TASK DETAILS:
Please give the whole listing again word for word, and drop any pictures it holds.

====== DATA SHOWN

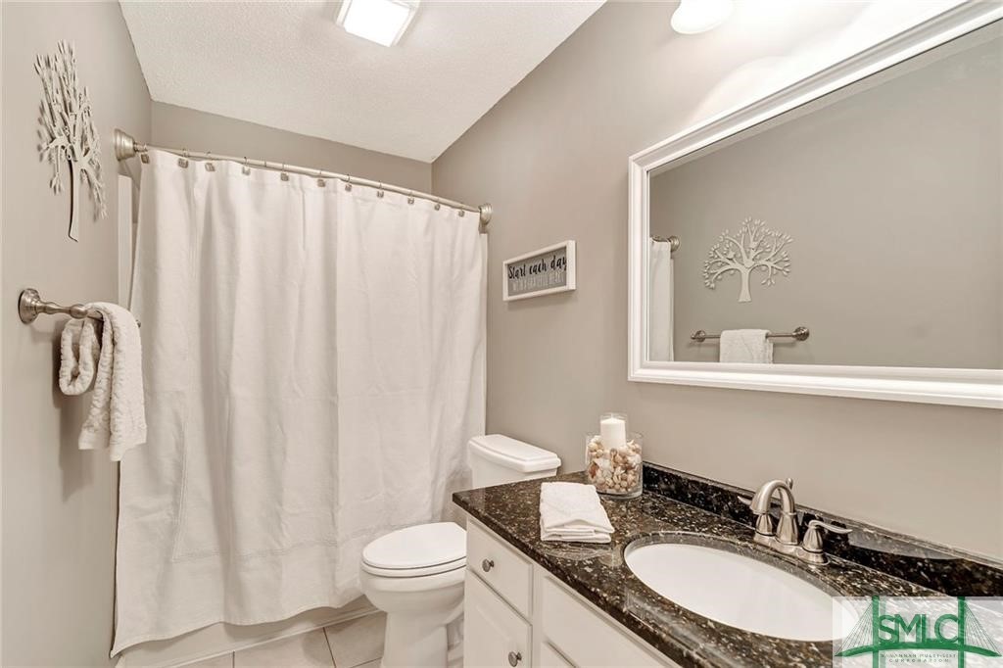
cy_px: 334
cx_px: 502
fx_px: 418
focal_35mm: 15
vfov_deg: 77.3
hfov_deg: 100.4
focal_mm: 15
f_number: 4.5
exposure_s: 1/13
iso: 250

============

SOLUTION BELOW:
cy_px: 334
cx_px: 502
fx_px: 418
focal_35mm: 15
vfov_deg: 77.3
hfov_deg: 100.4
focal_mm: 15
f_number: 4.5
exposure_s: 1/13
iso: 250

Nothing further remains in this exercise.